◆ Stored data
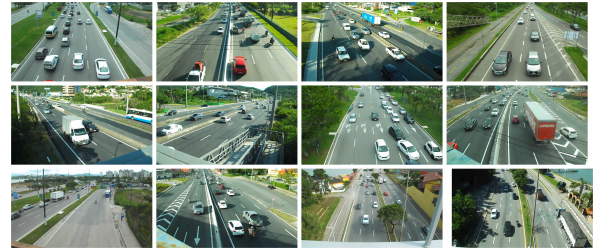
Figure 1. Some images from the dataset under different scenarios.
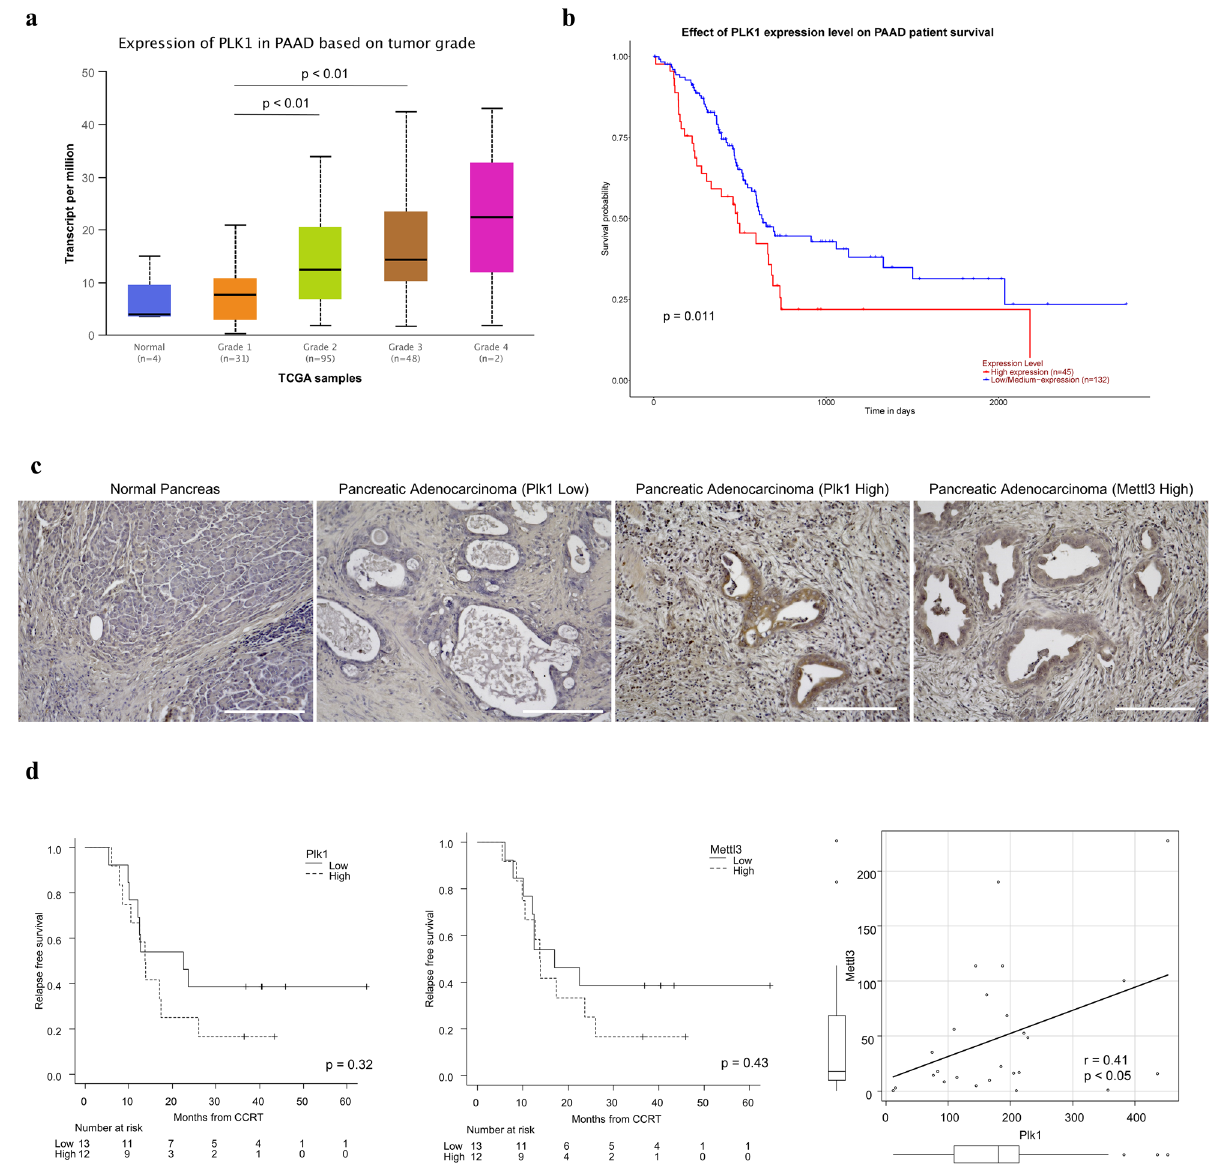
Figure 2. PLK1 is a poor prognostic factor for pancreatic adenocarcinoma. ( a , b ) Clinical impact of PLK1 from TCGA data via UALCAN (http:// ualcan. path. uab. edu/). ( a ) PLK1 is elevated in parallel with the pathological grade of pancreatic adenocarcinoma. ( b ) Patients with pancreatic cancer with elevated PLK1 have poor OS. ( c ) Histopathological images of PLK1 in patients with pancreatic adenocarcinoma (immunohistochemistry with DAB). PLK1 expression is low in healthy pancreatic tissue, whereas PLK1 is abundantly expressed in pancreatic adenocarcinoma tissue. Pancreatic adenocarcinoma with high METTL3 expression is also presented (same patient with high PLK1). The scale represents 200 µm. ( d ) High protein expression of PLK1 and METTL3 tends to be associated with poor prognosis in pancreatic adenocarcinoma. A positive correlation between PLK1 and METTL3 was also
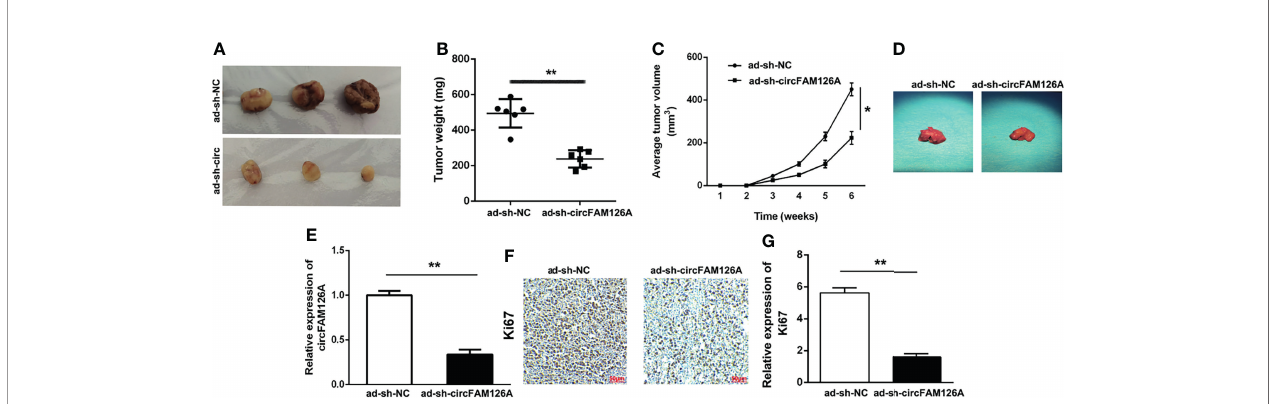
FIGURE 4 | circFAM126A shRNA inhibits the growth of OSCC tumor in vivo . (A) Xenograft analysis of tumor growth in vivo . circFAM126A knockdown suppressed OSCC tumor growth. (B, C) Tumor weight and volume after transfection with circFAM126 knockdown. (D) The suppression of liver metastasis induced circFAM126 knockdown. (E) Expression of circFAM126 in vivo detected using qRT-PCR. (F, G) Expression of Ki67 in OSCC determined by immunohistochemistry. * P <0.05, ** P <0.01.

◆ Work instructions
Print the material above exactly as it appears, but not its pictures.

◆ Task output
Figure 1. Some images from the dataset under different scenarios.
Figure 2. PLK1 is a poor prognostic factor for pancreatic adenocarcinoma. ( a , b ) Clinical impact of PLK1 from TCGA data via UALCAN (http:// ualcan. path. uab. edu/). ( a ) PLK1 is elevated in parallel with the pathological grade of pancreatic adenocarcinoma. ( b ) Patients with pancreatic cancer with elevated PLK1 have poor OS. ( c ) Histopathological images of PLK1 in patients with pancreatic adenocarcinoma (immunohistochemistry with DAB). PLK1 expression is low in healthy pancreatic tissue, whereas PLK1 is abundantly expressed in pancreatic adenocarcinoma tissue. Pancreatic adenocarcinoma with high METTL3 expression is also presented (same patient with high PLK1). The scale represents 200 µm. ( d ) High protein expression of PLK1 and METTL3 tends to be associated with poor prognosis in pancreatic adenocarcinoma. A positive correlation between PLK1 and METTL3 was also
FIGURE 4 | circFAM126A shRNA inhibits the growth of OSCC tumor in vivo . (A) Xenograft analysis of tumor growth in vivo . circFAM126A knockdown suppressed OSCC tumor growth. (B, C) Tumor weight and volume after transfection with circFAM126 knockdown. (D) The suppression of liver metastasis induced circFAM126 knockdown. (E) Expression of circFAM126 in vivo detected using qRT-PCR. (F, G) Expression of Ki67 in OSCC determined by immunohistochemistry. * P <0.05, ** P <0.01.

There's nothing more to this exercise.